The brain-computer interface (BCI), (a.k.a. neural interface or brain-machine interface), is a direct communication link between a brain and an external electronic device. BCIs are most commonly intended to assist, augment or fully repair cognitive or sensory-motor functionality often sustained after injury or from birth defect.
Research on Neural Interface Technology started in the 70s at UCLA and was first funded by a National Science Foundation (NSF) grant and after showing some promise, garnered a contract from DARPA (the real inventors of the net). It vwas during this research that the phrase "brain-computer interface" first made it's appearance in published scientific literature.

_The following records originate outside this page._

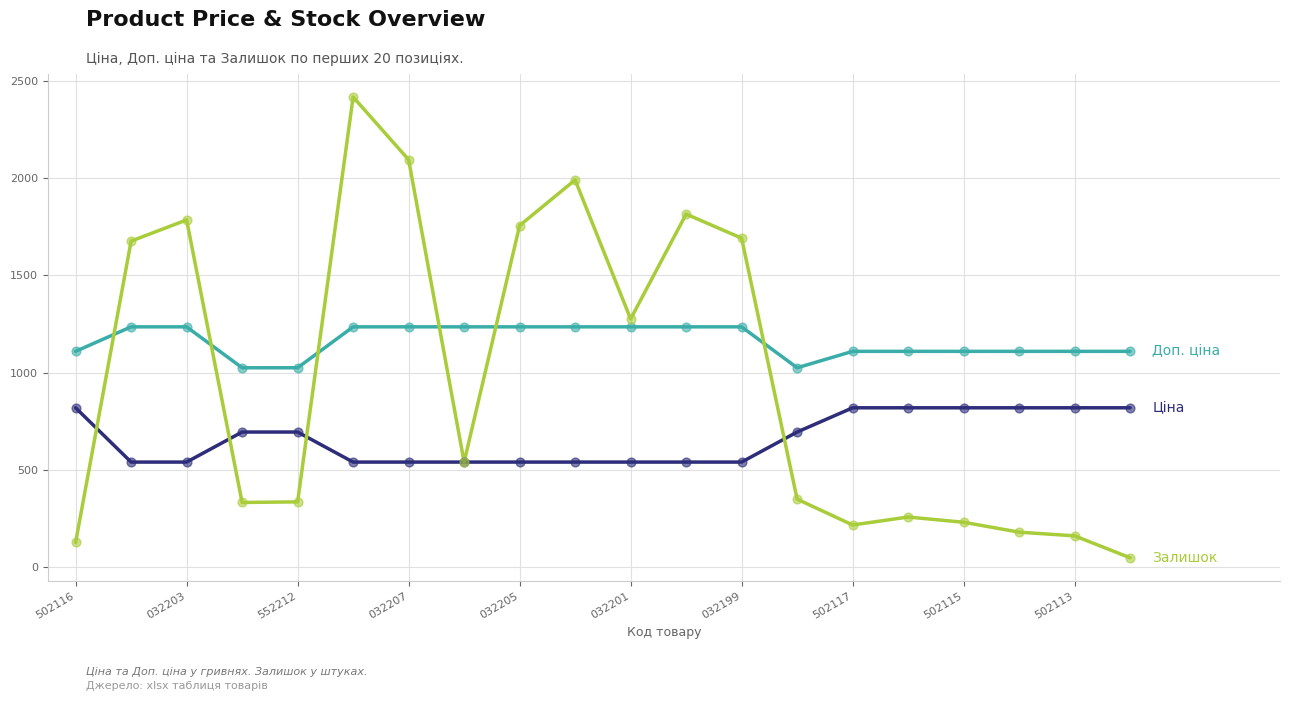

What is the greatest value displayed?

2419.0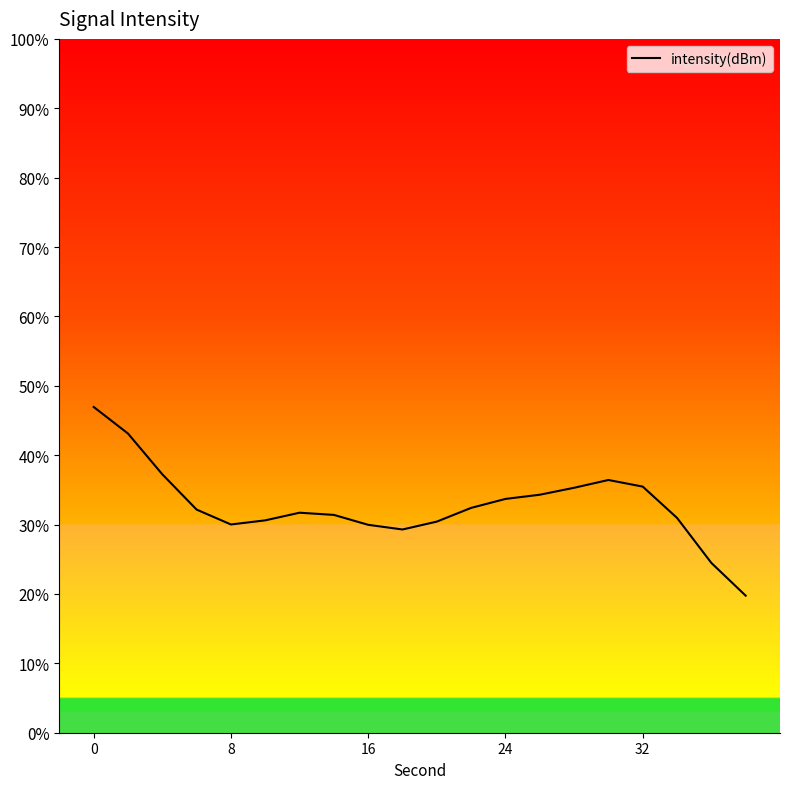

What is the difference between the maximum and minimum values?

27.2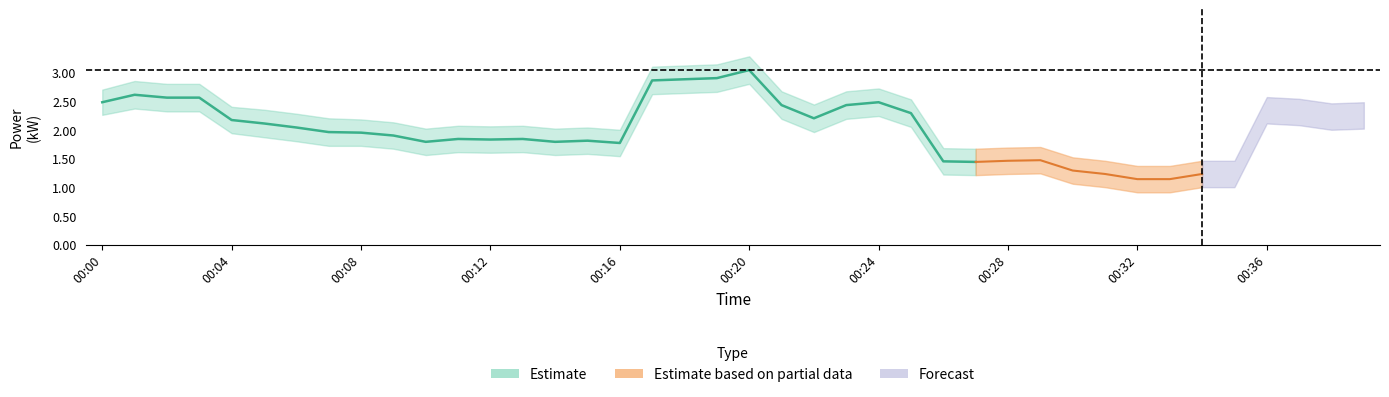

True or false: power_upper and power_mean cross at least once.

False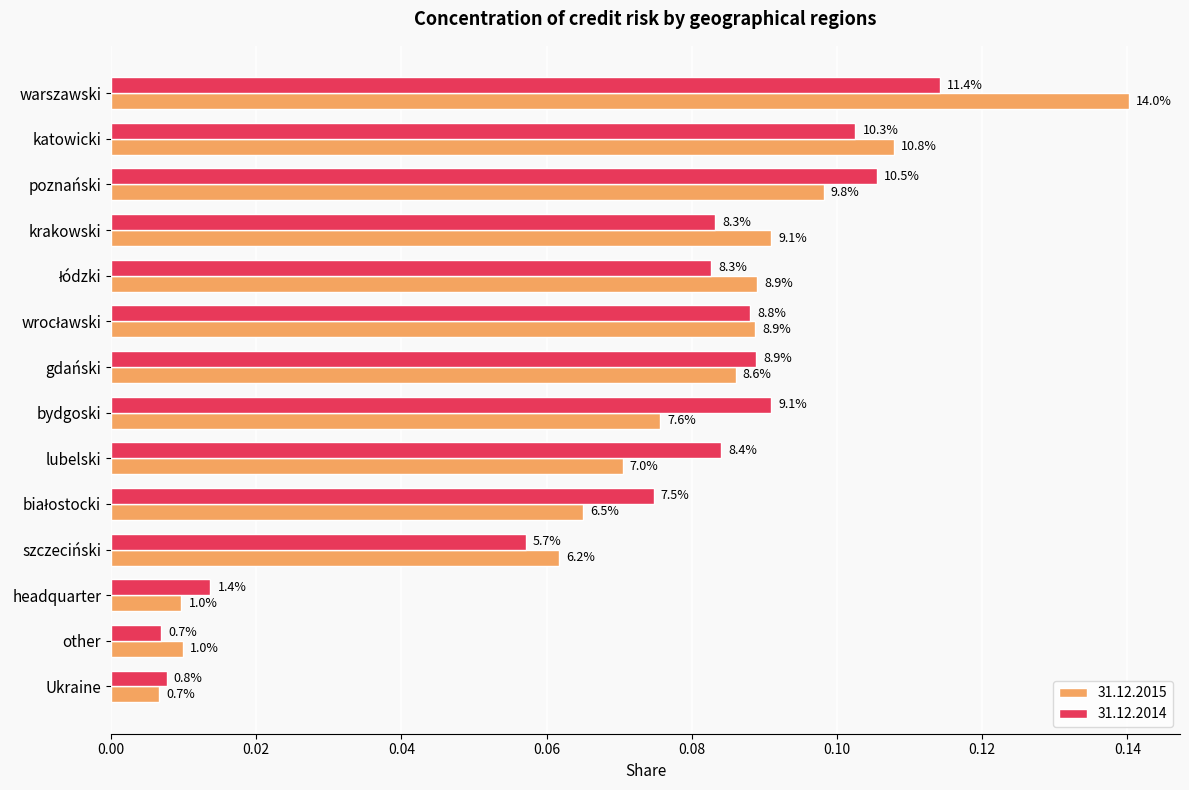

Rank the series by their average value, from lowest to highest.

31.12.2014, 31.12.2015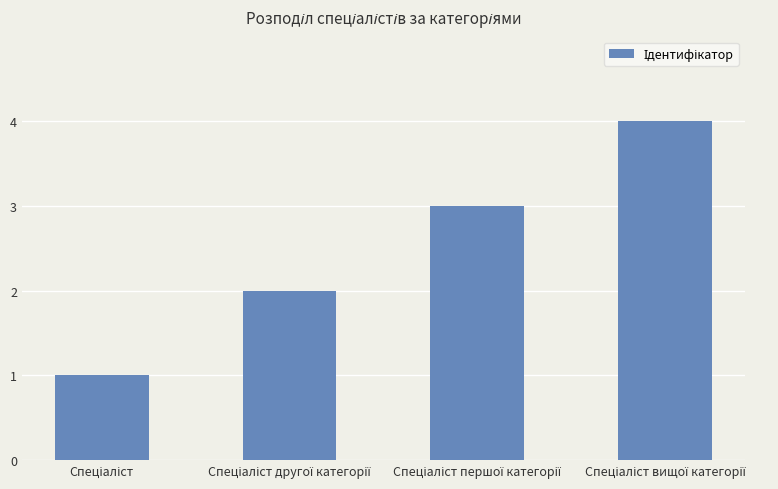

What is the greatest value displayed?

4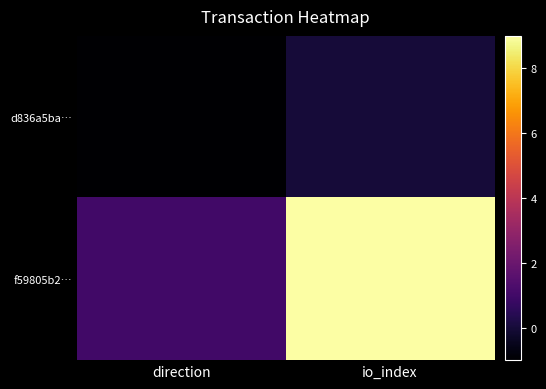

Reading right to left, list all the values displayed in this chart.

d836a5ba…: io_index=0	direction=-1
f59805b2…: io_index=9	direction=1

BCI technology has developed exponentially since the early days, with the most growth in the area of neuroprosthetics. Neuroprosthetics attempt to restore the patient's damaged senses and/or movement. The brain's amazing ability to reroute signals and adapt to injury, allow signals emitted from prosthethetic devices to, (after therapy and adjustment), be understood by the brain like natural nerve impulses. After many years of laboratory research on animals, the first human neuroprosthetic implants were done in the mid 90's.
BCIs and neuroprosthetics are generally used in conjunction, to some degree, although the terms are not interchangeable. Neuroprosthetics most often create a pathway between the nervous system to a prosthetic device (which, of course, has a computer in it). Brain Computer Interface technology is most commonly used to connect the brain, or nervous system with a computer system.
Neuroprosthetic devices became common place at the end of the 20th century, the most common implant being the well-known cochlear implant, which, has been implanted in well over 100,000 people.
Early BCI research was encouraging because it showed that various animals, from Mice to Monkeys, could perform simple tasks using only Mind Control, such as moving a cursor on a monitor, or controlling a robotic arm. Further research conducted at Johns Hopkins University discovered a key mathematical corelation between the electrical responses of individual motor-cortex neurons in monkeys and the direction that they moved their arms.
Later, at the end of the 1990's, researchers were able to decode impulses from the brains of cats and, using a mathematical filter, reconstruct the information into recognizable images on a screen - essentially showing what the cats were seeing on a video monitor.
Early human BCI research took on several forms, which include; invasive implants, partially invasive implants, non-invasive implants, EEG, MEG and MRI. Electroencephalogram (EEG) is the preffered form of Mind Controlled Technology being utilized in today's consumer electronics and computer interface markets.
Development of the EEG MInd Controlled Computer Interface
During the mid-90s, German scientists trained severely paralysed people to control a computer cursor with their brainwaves, using EEG equipment. The process was painstaking and often required more than an hour for subjects to write the equivalent of a post on Twitter, even after months of rigorous training. Further development eventually allowed users a choice between two types of brainwaves depending on which (mu or beta), they found easier to manipulate.
One critical advance in EEG's consumer interface viability was the discovery of brainwave patterns known as P300 waves. P300 waves are involuntarily generated when a person sees something they recognize. This fact is crucial in that it may allow developers to create software that will be able to decode categories of thoughts, greatly decreasing the amount of training needed to use EEG in Mind Control applications.
Happily, more recent technologies have been developed which shift some of the burden of learning from the user to the computer. Experiments in 2004, using a neural network interface, led to noticeable control improvements with as little as 30 minutes of training.